Par une décision rendue ce mardi 30 juin 2026, la chambre criminelle de la Cour de cassation est venue réaffirmer avec force deux principes cardinaux à la croisée du droit pénal de l’urbanisme et du droit administratif :
- d’une part, l’effet de blocage absolu d’un permis de construire tacite sur la mesure pénale de remise en état,
- d’autre part, la rigueur probatoire stricte entourant la notification des décisions de refus de permis par l’administration.
Le contexte : deux immeubles en zone agricole et un imbroglio postal
Dans cette affaire, un administré avait été poursuivi et déclaré coupable par le tribunal correctionnel pour avoir fait édifier deux immeubles d’habitation sur une parcelle classée en zone agricole du PLU, en violation totale des règles d’urbanisme. En sus d’une amende de 5 000 euros, les premiers juges avaient ordonné la remise en état des lieux (impliquant la démolition des ouvrages) sous astreinte.
Pour contester cette mesure de démolition devant la Cour d’appel de Saint-Denis de La Réunion, le prévenu faisait valoir qu’il avait déposé une demande de permis de construire ultérieure (visant à régulariser sa situation) le 18 mai 2021. Faute d’avoir reçu notification d’un refus de la mairie dans le délai légal d’instruction de deux mois, il affirmait être devenu bénéficiaire d’un permis de construire tacite le 18 juillet 2021.
La cour d’appel avait balayé cet argument de manière virulente, estimant que la commune avait bel et bien formalisé un arrêté de refus le 21 juin 2021 et que le cachet de la poste sur l’enveloppe d’expédition était daté du 24 juin 2021, ce qui suffisait selon elle à prouver que la commune avait agi dans les délais. Les juges du fond avaient ajouté de surcroît qu’un tel permis de régularisation « ne reposerait que sur une supposée erreur de délai ou d’adressage (…) et priverait la justice pénale de toute sanction adaptée ».
1. L’effet de blocage du permis tacite sur la démolition
Saisie du pourvoi, la Cour de cassation censure fermement le raisonnement de la cour d’appel.

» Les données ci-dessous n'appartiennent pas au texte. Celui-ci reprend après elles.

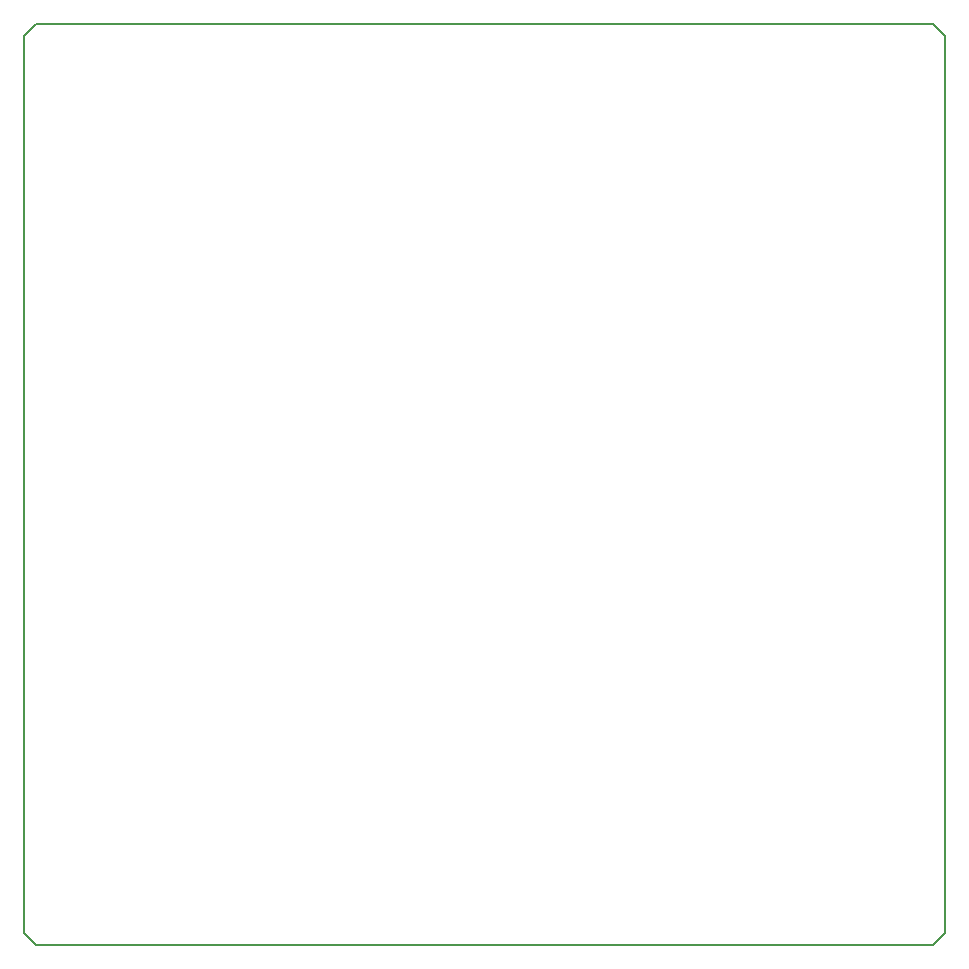
<source format=gbr>
G04 #@! TF.FileFunction,Profile,NP*
%FSLAX46Y46*%
G04 Gerber Fmt 4.6, Leading zero omitted, Abs format (unit mm)*
G04 Created by KiCad (PCBNEW 4.0.6-e0-6349~53~ubuntu14.04.1) date Wed May 10 06:37:38 2017*
%MOMM*%
%LPD*%
G01*
G04 APERTURE LIST*
%ADD10C,0.100000*%
%ADD11C,0.150000*%
G04 APERTURE END LIST*
D10*
D11*
X122500000Y-49500000D02*
X122500000Y-125500000D01*
X123500000Y-48500000D02*
X122500000Y-49500000D01*
X199500000Y-48500000D02*
X123500000Y-48500000D01*
X200500000Y-49500000D02*
X199500000Y-48500000D01*
X200500000Y-125500000D02*
X200500000Y-49500000D01*
X199500000Y-126500000D02*
X200500000Y-125500000D01*
X123500000Y-126500000D02*
X199500000Y-126500000D01*
X122500000Y-125500000D02*
X123500000Y-126500000D01*
M02*

</source>
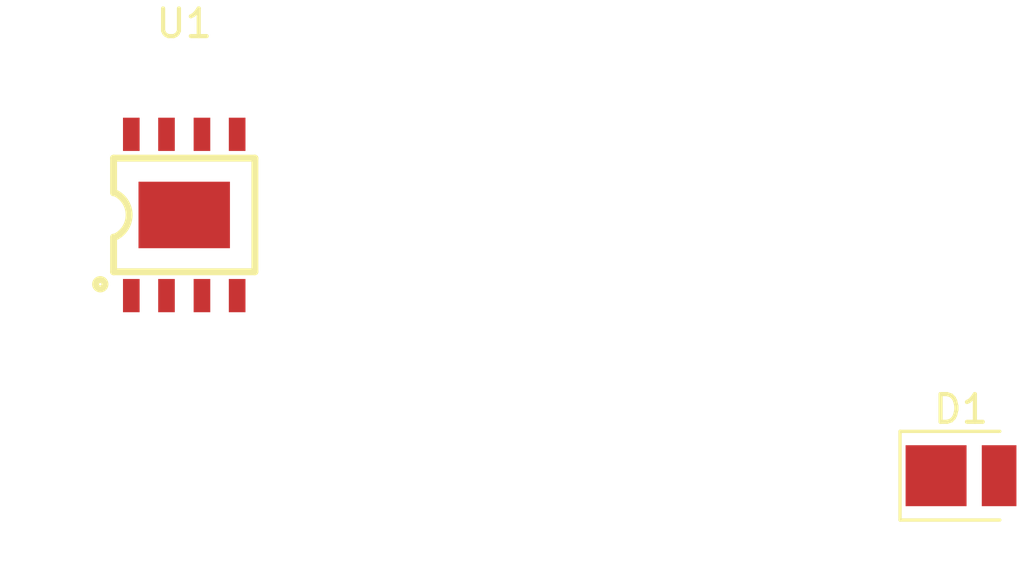
<source format=kicad_pcb>
(kicad_pcb
	(version 20240108)
	(generator "pcbnew")
	(generator_version "8.0")
	(general
		(thickness 1.6)
		(legacy_teardrops no)
	)
	(paper "A4")
	(layers
		(0 "F.Cu" signal)
		(31 "B.Cu" signal)
		(32 "B.Adhes" user "B.Adhesive")
		(33 "F.Adhes" user "F.Adhesive")
		(34 "B.Paste" user)
		(35 "F.Paste" user)
		(36 "B.SilkS" user "B.Silkscreen")
		(37 "F.SilkS" user "F.Silkscreen")
		(38 "B.Mask" user)
		(39 "F.Mask" user)
		(40 "Dwgs.User" user "User.Drawings")
		(41 "Cmts.User" user "User.Comments")
		(42 "Eco1.User" user "User.Eco1")
		(43 "Eco2.User" user "User.Eco2")
		(44 "Edge.Cuts" user)
		(45 "Margin" user)
		(46 "B.CrtYd" user "B.Courtyard")
		(47 "F.CrtYd" user "F.Courtyard")
		(48 "B.Fab" user)
		(49 "F.Fab" user)
		(50 "User.1" user)
		(51 "User.2" user)
		(52 "User.3" user)
		(53 "User.4" user)
		(54 "User.5" user)
		(55 "User.6" user)
		(56 "User.7" user)
		(57 "User.8" user)
		(58 "User.9" user)
	)
	(setup
		(pad_to_mask_clearance 0)
		(allow_soldermask_bridges_in_footprints no)
		(pcbplotparams
			(layerselection 0x00010fc_ffffffff)
			(plot_on_all_layers_selection 0x0000000_00000000)
			(disableapertmacros no)
			(usegerberextensions no)
			(usegerberattributes yes)
			(usegerberadvancedattributes yes)
			(creategerberjobfile yes)
			(dashed_line_dash_ratio 12.000000)
			(dashed_line_gap_ratio 3.000000)
			(svgprecision 4)
			(plotframeref no)
			(viasonmask no)
			(mode 1)
			(useauxorigin no)
			(hpglpennumber 1)
			(hpglpenspeed 20)
			(hpglpendiameter 15.000000)
			(pdf_front_fp_property_popups yes)
			(pdf_back_fp_property_popups yes)
			(dxfpolygonmode yes)
			(dxfimperialunits yes)
			(dxfusepcbnewfont yes)
			(psnegative no)
			(psa4output no)
			(plotreference yes)
			(plotvalue yes)
			(plotfptext yes)
			(plotinvisibletext no)
			(sketchpadsonfab no)
			(subtractmaskfromsilk no)
			(outputformat 1)
			(mirror no)
			(drillshape 1)
			(scaleselection 1)
			(outputdirectory "")
		)
	)
	(net 0 "")
	(net 1 "unconnected-(D1-A-Pad2)")
	(net 2 "unconnected-(D1-K-Pad1)")
	(net 3 "unconnected-(U1-CE-Pad8)")
	(net 4 "unconnected-(U1-BAT-Pad5)")
	(net 5 "unconnected-(U1-GND-Pad3)")
	(net 6 "unconnected-(U1-PROG-Pad2)")
	(net 7 "unconnected-(U1-EP-Pad9)")
	(net 8 "unconnected-(U1-~{STDBY}-Pad6)")
	(net 9 "unconnected-(U1-TEMP-Pad1)")
	(net 10 "unconnected-(U1-VCC-Pad4)")
	(net 11 "unconnected-(U1-~{CHRG}-Pad7)")
	(footprint "easyeda2kicad:ESOP-8_L4.9-W3.9-P1.27-LS6.0-BL-EP" (layer "F.Cu") (at 94.59 78.09))
	(footprint "LED_SMD:LED_PLCC_2835" (layer "F.Cu") (at 122.625 87.5))
)

</source>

Au visa de l’article L. 480-13 du code de l’urbanisme, elle rappelle un principe jurisprudentiel immuable : si la délivrance ultérieure d’un permis de construire (qu’il soit exprès ou tacite) ne fait pas disparaître l’infraction pénale consommée (l’acte de construire sans permis initial reste punissable d’une amende), elle fait en revanche strictement obstacle à une mesure de démolition ou de remise en état.
Le juge pénal ne dispose d’aucun pouvoir pour ordonner la démolition tant que ce permis de régularisation n’a pas été annulé pour excès de pouvoir ou déclaré illégal par la juridiction administrative. Qu’il résulte de l’inertie, d’une erreur de la commune ou qu’il soit illégal sur le fond importe peu : tant qu’il est en vigueur, le permis protège l’ouvrage.
2. Notification du refus : seule la date de première présentation fait foi
Le second apport d’importance de cet arrêt concerne le régime de la notification par lettre recommandée avec accusé de réception (LRAR). Pour faire échec à la naissance d’un permis tacite, le refus du maire doit impérativement être notifié au demandeur avant l’expiration du délai d’instruction.
La Haute juridiction rappelle une règle stricte : la notification est réputée intervenue à la date à laquelle le pli a été présenté pour la première fois à l’adresse du demandeur, et non à sa date d’expédition par la mairie.
Ainsi, en se contentant de relever la date du cachet de la poste (24 juin 2021) lors de l’envoi pour déduire que les délais avaient été respectés, sans rechercher la date exacte de la première présentation effective du facteur au domicile du requérant, la cour d’appel a privé sa décision de base légale. C’est à l’administration ou au ministère public d’apporter cette preuve en produisant l’accusé de réception ou une attestation des services postaux.
Quelle portée pour cette cassation ?
La cassation prononcée aujourd’hui n’est que partielle. Elle ne remet pas en cause en effet la déclaration de culpabilité du prévenu ni l’amende de 5 000 euros, qui deviennent définitives.
Cependant, l’affaire est renvoyée devant la Cour d’appel de Saint-Denis de La Réunion (autrement composée) sur la seule question de la démolition. Il appartiendra aux juges de renvoi de vérifier si le courrier de refus a été présenté au domicile de M. [I] avant le 18 juillet 2021. Si ce n’est pas le cas, le permis tacite sera juridiquement consolidé, et les deux immeubles échapperont définitivement à la démolition par la voie pénale.